Start of Data excerpts
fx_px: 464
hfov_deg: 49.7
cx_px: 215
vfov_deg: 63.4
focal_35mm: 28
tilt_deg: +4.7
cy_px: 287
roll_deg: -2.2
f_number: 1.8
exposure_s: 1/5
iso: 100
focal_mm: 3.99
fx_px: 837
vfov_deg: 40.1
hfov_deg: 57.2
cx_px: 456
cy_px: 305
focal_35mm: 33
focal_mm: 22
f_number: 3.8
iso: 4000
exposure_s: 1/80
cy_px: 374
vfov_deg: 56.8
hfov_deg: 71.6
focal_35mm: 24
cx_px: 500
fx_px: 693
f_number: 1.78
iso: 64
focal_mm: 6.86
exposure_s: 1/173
End of Data excerpts
Start of Data excerpts
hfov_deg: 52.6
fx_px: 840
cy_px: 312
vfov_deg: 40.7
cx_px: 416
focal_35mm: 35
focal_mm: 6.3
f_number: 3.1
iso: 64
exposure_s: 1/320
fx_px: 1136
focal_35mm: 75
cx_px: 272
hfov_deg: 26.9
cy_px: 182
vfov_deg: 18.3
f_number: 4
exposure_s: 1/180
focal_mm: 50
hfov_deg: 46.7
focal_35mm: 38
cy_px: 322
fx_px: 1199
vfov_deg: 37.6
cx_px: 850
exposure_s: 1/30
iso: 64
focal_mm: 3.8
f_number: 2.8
End of Data excerpts
__Problem to solve__: From the entries above, print the lines beginning at the one with "focal_35mm: 28" and stopping after the one with "exposure_s: 1/173", exactly as written and with nothing else.

__Exercise solution__:
focal_35mm: 28
tilt_deg: +4.7
cy_px: 287
roll_deg: -2.2
f_number: 1.8
exposure_s: 1/5
iso: 100
focal_mm: 3.99
fx_px: 837
vfov_deg: 40.1
hfov_deg: 57.2
cx_px: 456
cy_px: 305
focal_35mm: 33
focal_mm: 22
f_number: 3.8
iso: 4000
exposure_s: 1/80
cy_px: 374
vfov_deg: 56.8
hfov_deg: 71.6
focal_35mm: 24
cx_px: 500
fx_px: 693
f_number: 1.78
iso: 64
focal_mm: 6.86
exposure_s: 1/173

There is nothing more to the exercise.